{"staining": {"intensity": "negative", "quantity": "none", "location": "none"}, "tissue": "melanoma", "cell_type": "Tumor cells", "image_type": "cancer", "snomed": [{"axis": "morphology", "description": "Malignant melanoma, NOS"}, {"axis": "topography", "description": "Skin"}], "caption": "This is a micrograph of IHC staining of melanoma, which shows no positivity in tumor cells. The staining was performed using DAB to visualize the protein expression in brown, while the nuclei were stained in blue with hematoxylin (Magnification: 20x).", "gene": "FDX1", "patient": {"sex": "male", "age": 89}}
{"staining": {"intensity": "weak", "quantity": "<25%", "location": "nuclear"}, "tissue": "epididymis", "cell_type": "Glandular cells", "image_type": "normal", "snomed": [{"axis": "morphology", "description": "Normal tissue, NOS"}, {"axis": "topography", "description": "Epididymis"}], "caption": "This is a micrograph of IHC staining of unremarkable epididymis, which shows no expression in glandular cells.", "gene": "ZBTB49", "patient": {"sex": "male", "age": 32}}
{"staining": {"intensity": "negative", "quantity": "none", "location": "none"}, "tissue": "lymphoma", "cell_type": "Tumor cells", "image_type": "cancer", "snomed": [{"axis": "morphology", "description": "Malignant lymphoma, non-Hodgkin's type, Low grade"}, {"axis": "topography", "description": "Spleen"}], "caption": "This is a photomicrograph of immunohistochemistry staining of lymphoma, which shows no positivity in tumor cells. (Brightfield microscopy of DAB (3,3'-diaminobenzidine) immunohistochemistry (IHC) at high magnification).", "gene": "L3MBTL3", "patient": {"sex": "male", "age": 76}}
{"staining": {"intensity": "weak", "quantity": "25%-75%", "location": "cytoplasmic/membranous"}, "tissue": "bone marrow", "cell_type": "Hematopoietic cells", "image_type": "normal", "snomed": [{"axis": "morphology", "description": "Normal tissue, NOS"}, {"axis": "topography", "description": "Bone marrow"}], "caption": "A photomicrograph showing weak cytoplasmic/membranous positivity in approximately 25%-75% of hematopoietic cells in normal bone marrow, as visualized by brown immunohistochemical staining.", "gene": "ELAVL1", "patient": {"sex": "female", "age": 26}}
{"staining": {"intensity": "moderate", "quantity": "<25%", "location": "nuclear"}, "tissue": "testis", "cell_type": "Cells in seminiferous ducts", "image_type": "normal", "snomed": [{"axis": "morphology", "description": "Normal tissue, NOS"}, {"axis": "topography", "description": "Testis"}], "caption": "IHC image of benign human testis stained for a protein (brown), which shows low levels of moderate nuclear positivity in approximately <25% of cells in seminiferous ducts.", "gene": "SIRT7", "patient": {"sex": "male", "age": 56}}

** Task brief **
The expected response is the full set of records, reproduced exactly.

** Result of the exercise **
{"staining": {"intensity": "negative", "quantity": "none", "location": "none"}, "tissue": "melanoma", "cell_type": "Tumor cells", "image_type": "cancer", "snomed": [{"axis": "morphology", "description": "Malignant melanoma, NOS"}, {"axis": "topography", "description": "Skin"}], "caption": "This is a micrograph of IHC staining of melanoma, which shows no positivity in tumor cells. The staining was performed using DAB to visualize the protein expression in brown, while the nuclei were stained in blue with hematoxylin (Magnification: 20x).", "gene": "FDX1", "patient": {"sex": "male", "age": 89}}
{"staining": {"intensity": "weak", "quantity": "<25%", "location": "nuclear"}, "tissue": "epididymis", "cell_type": "Glandular cells", "image_type": "normal", "snomed": [{"axis": "morphology", "description": "Normal tissue, NOS"}, {"axis": "topography", "description": "Epididymis"}], "caption": "This is a micrograph of IHC staining of unremarkable epididymis, which shows no expression in glandular cells.", "gene": "ZBTB49", "patient": {"sex": "male", "age": 32}}
{"staining": {"intensity": "negative", "quantity": "none", "location": "none"}, "tissue": "lymphoma", "cell_type": "Tumor cells", "image_type": "cancer", "snomed": [{"axis": "morphology", "description": "Malignant lymphoma, non-Hodgkin's type, Low grade"}, {"axis": "topography", "description": "Spleen"}], "caption": "This is a photomicrograph of immunohistochemistry staining of lymphoma, which shows no positivity in tumor cells. (Brightfield microscopy of DAB (3,3'-diaminobenzidine) immunohistochemistry (IHC) at high magnification).", "gene": "L3MBTL3", "patient": {"sex": "male", "age": 76}}
{"staining": {"intensity": "weak", "quantity": "25%-75%", "location": "cytoplasmic/membranous"}, "tissue": "bone marrow", "cell_type": "Hematopoietic cells", "image_type": "normal", "snomed": [{"axis": "morphology", "description": "Normal tissue, NOS"}, {"axis": "topography", "description": "Bone marrow"}], "caption": "A photomicrograph showing weak cytoplasmic/membranous positivity in approximately 25%-75% of hematopoietic cells in normal bone marrow, as visualized by brown immunohistochemical staining.", "gene": "ELAVL1", "patient": {"sex": "female", "age": 26}}
{"staining": {"intensity": "moderate", "quantity": "<25%", "location": "nuclear"}, "tissue": "testis", "cell_type": "Cells in seminiferous ducts", "image_type": "normal", "snomed": [{"axis": "morphology", "description": "Normal tissue, NOS"}, {"axis": "topography", "description": "Testis"}], "caption": "IHC image of benign human testis stained for a protein (brown), which shows low levels of moderate nuclear positivity in approximately <25% of cells in seminiferous ducts.", "gene": "SIRT7", "patient": {"sex": "male", "age": 56}}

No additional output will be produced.